[Stored entries]
--- --- ---

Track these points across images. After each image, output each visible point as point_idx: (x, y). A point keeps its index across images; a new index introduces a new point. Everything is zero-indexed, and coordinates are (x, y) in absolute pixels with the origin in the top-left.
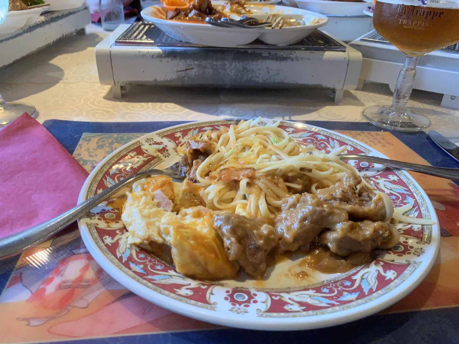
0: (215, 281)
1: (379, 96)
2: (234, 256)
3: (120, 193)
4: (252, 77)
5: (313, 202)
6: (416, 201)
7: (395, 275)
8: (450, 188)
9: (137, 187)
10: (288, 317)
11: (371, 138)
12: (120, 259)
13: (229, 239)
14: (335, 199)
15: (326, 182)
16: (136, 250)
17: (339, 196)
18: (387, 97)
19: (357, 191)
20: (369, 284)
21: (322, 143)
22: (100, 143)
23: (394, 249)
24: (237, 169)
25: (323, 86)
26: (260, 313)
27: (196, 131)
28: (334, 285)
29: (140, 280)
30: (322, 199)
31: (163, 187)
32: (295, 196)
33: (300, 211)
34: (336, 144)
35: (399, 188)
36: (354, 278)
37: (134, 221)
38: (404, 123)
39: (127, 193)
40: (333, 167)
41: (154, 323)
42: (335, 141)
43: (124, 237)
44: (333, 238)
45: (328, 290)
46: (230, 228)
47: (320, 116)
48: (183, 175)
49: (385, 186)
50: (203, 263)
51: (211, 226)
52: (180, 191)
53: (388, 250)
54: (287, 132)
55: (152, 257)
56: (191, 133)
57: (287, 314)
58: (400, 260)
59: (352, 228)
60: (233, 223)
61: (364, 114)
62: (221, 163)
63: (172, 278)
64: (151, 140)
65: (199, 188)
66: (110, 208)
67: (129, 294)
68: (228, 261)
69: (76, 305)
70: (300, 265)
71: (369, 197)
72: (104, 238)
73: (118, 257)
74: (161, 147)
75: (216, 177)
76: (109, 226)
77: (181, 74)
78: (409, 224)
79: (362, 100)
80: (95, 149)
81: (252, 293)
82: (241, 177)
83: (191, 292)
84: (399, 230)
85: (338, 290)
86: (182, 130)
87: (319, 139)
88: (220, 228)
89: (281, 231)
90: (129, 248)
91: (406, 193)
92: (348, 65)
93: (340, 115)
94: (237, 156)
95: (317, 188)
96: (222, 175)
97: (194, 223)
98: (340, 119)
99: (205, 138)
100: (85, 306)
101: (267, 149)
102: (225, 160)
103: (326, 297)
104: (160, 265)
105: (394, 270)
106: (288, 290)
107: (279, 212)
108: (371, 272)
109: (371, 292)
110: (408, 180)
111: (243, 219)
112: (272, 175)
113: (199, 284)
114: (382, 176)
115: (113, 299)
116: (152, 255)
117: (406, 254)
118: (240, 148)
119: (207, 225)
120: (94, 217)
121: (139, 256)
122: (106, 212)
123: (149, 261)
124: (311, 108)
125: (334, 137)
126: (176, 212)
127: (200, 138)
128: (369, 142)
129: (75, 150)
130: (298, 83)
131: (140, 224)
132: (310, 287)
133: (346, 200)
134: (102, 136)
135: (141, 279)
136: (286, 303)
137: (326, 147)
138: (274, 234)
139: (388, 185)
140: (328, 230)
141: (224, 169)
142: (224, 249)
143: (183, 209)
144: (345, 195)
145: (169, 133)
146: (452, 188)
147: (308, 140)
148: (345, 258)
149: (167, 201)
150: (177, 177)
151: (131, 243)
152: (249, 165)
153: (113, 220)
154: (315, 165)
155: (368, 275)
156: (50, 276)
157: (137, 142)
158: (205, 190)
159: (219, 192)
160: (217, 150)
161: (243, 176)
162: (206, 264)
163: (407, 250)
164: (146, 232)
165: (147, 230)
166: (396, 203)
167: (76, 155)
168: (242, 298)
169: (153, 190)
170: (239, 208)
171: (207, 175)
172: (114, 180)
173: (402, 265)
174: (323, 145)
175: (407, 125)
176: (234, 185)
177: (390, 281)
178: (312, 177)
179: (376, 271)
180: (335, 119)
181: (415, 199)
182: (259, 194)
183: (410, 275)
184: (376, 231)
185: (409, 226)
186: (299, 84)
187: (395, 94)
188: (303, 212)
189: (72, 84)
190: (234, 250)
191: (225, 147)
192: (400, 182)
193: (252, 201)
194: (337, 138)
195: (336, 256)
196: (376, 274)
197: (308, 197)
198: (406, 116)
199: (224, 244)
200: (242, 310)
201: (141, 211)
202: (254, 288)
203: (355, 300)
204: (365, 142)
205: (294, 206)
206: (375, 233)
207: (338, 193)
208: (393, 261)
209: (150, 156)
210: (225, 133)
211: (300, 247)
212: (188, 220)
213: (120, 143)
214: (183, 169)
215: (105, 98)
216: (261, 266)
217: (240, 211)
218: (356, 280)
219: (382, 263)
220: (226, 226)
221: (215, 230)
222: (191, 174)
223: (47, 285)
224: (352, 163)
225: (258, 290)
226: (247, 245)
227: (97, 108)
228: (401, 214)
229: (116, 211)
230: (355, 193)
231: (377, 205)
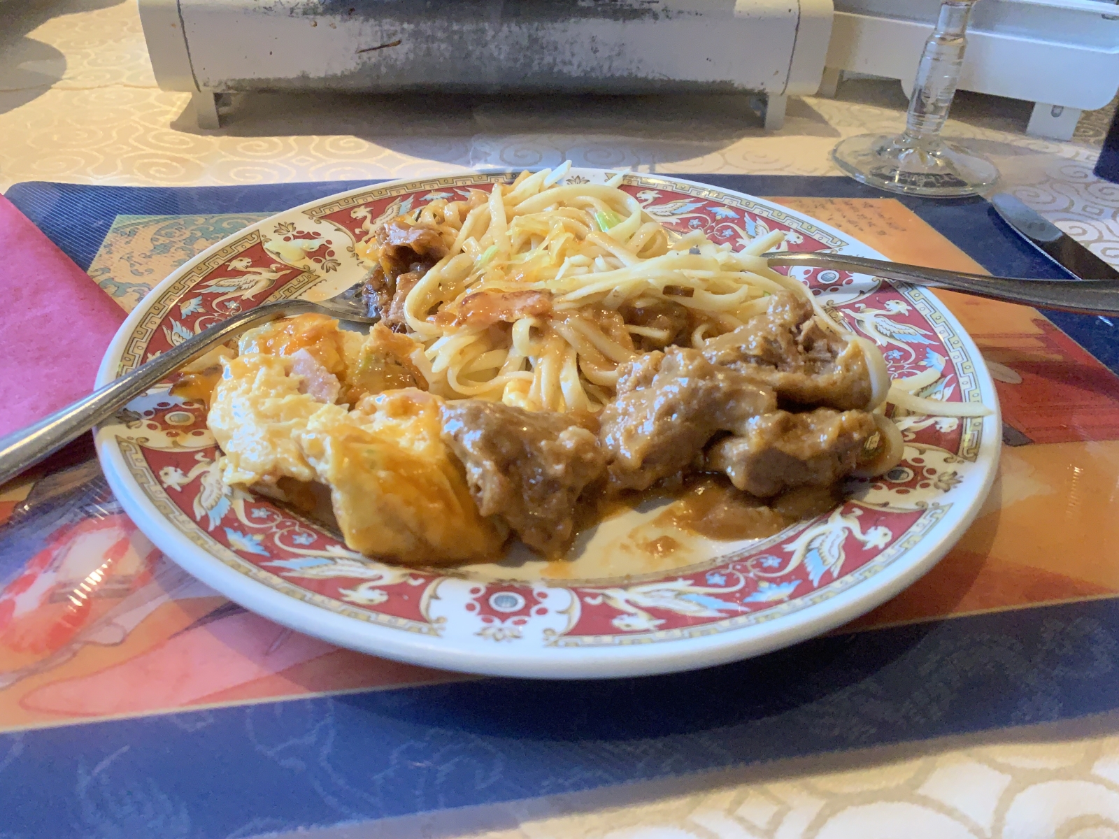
0: (447, 567)
1: (874, 111)
2: (491, 505)
3: (205, 360)
4: (555, 64)
5: (690, 367)
6: (949, 363)
7: (889, 538)
8: (1036, 330)
9: (248, 345)
10: (621, 644)
11: (851, 214)
12: (203, 523)
13: (478, 464)
14: (745, 358)
15: (727, 320)
16: (245, 500)
17: (757, 352)
18: (894, 113)
19: (800, 338)
20: (824, 562)
21: (727, 227)
22: (162, 240)
23: (891, 478)
24: (507, 295)
25: (736, 85)
26: (553, 638)
27: (408, 203)
28: (739, 567)
29: (250, 571)
30: (714, 359)
31: (315, 343)
32: (649, 357)
33: (658, 392)
34: (760, 229)
35: (911, 331)
36: (789, 548)
37: (238, 427)
38: (934, 175)
39: (223, 360)
40: (749, 284)
41: (293, 674)
42: (760, 222)
43: (214, 468)
44: (738, 454)
45: (724, 578)
46: (480, 438)
47: (726, 163)
48: (374, 315)
49: (876, 327)
50: (413, 524)
51: (436, 434)
52: (359, 352)
53: (876, 481)
54: (641, 201)
55: (285, 515)
56: (395, 207)
57: (618, 639)
58: (902, 503)
59: (785, 428)
60: (487, 424)
61: (837, 155)
62: (468, 280)
63: (336, 563)
64: (291, 229)
65: (410, 345)
66: (179, 399)
67: (230, 609)
68: (479, 518)
69: (93, 638)
70: (658, 522)
71: (830, 350)
72: (162, 473)
73: (198, 518)
74: (315, 244)
75: (454, 317)
76: (175, 444)
77: (369, 58)
78: (930, 416)
79: (833, 123)
80: (148, 254)
81: (535, 593)
82: (517, 314)
83: (381, 595)
84: (903, 432)
85: (746, 578)
86: (370, 200)
87: (718, 217)
88: (456, 437)
89: (612, 442)
90: (226, 495)
91: (927, 342)
92: (797, 30)
93: (777, 161)
94: (509, 263)
95: (706, 335)
96: (469, 310)
97: (393, 431)
98: (776, 170)
99: (427, 218)
100: (118, 640)
101: (584, 243)
102: (478, 273)
103: (717, 596)
104: (305, 535)
105: (886, 526)
106: (626, 582)
107: (612, 398)
108: (830, 533)
109: (827, 579)
110: (933, 311)
111: (516, 414)
112: (594, 306)
113: (404, 575)
114: (870, 304)
115: (188, 621)
116: (287, 511)
117: (918, 487)
118: (516, 242)
119: (425, 433)
120: (138, 422)
121: (252, 513)
122: (170, 410)
123: (277, 525)
124: (705, 144)
125: (756, 212)
126: (347, 405)
127: (417, 220)
128: (844, 222)
129: (95, 259)
130: (671, 78)
131: (253, 435)
132: (680, 574)
133: (773, 360)
134: (167, 223)
135: (254, 570)
136: (618, 613)
137: (736, 236)
138: (595, 449)
139: (885, 325)
140: (729, 434)
141: (475, 296)
142: (468, 489)
143: (365, 397)
144: (769, 347)
145: (336, 209)
146: (1042, 332)
147: (692, 221)
148: (769, 501)
149: (323, 378)
150: (357, 319)
151: (231, 483)
152: (536, 284)
153: (186, 429)
154: (703, 280)
155: (823, 541)
156: (27, 572)
157: (251, 234)
158: (425, 350)
159: (462, 352)
160: (456, 247)
161: (522, 310)
162: (422, 525)
163: (921, 477)
164: (267, 454)
165: (270, 448)
166: (902, 367)
167: (96, 270)
168: (508, 605)
169: (289, 351)
170: (510, 391)
171: (433, 311)
172: (192, 329)
173: (905, 514)
174: (728, 233)
175: (942, 181)
176: (499, 334)
177: (876, 551)
178: (693, 309)
179: (843, 531)
180: (764, 170)
181: (948, 356)
182: (563, 354)
183: (924, 535)
184: (844, 434)
185: (930, 422)
186: (674, 80)
187: (913, 105)
188: (665, 394)
189: (87, 92)
190: (492, 489)
191: (478, 240)
192: (914, 318)
193: (543, 374)
194: (765, 215)
195: (747, 497)
196: (843, 536)
197: (679, 356)
198: (939, 157)
199: (468, 477)
200: (507, 633)
201: (255, 403)
202: (543, 579)
203: (786, 599)
204: (836, 224)
205: (646, 380)
206: (842, 439)
207: (753, 345)
208: (886, 505)
209: (287, 267)
210: (479, 205)
211: (658, 480)
212: (380, 423)
213: (212, 239)
214: (371, 300)
215: (174, 126)
216: (560, 527)
217: (511, 398)
218: (791, 554)
219: (858, 512)
220: (471, 432)
221: (447, 446)
222: (391, 311)
223: (17, 594)
224: (798, 274)
225: (552, 584)
226: (525, 477)
227: (152, 151)
228: (912, 392)
229: (196, 406)
230: (796, 343)
231: (848, 370)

--- --- ---

> _INSTRUCTIONS TO FOLLOW_
Produce only the lines from the line containing "132: (310, 287)" through the line containing "150: (177, 177)", inclusive of both, exactly as they stand in the entries above.

> _TASK SOLUTION_
132: (310, 287)
133: (346, 200)
134: (102, 136)
135: (141, 279)
136: (286, 303)
137: (326, 147)
138: (274, 234)
139: (388, 185)
140: (328, 230)
141: (224, 169)
142: (224, 249)
143: (183, 209)
144: (345, 195)
145: (169, 133)
146: (452, 188)
147: (308, 140)
148: (345, 258)
149: (167, 201)
150: (177, 177)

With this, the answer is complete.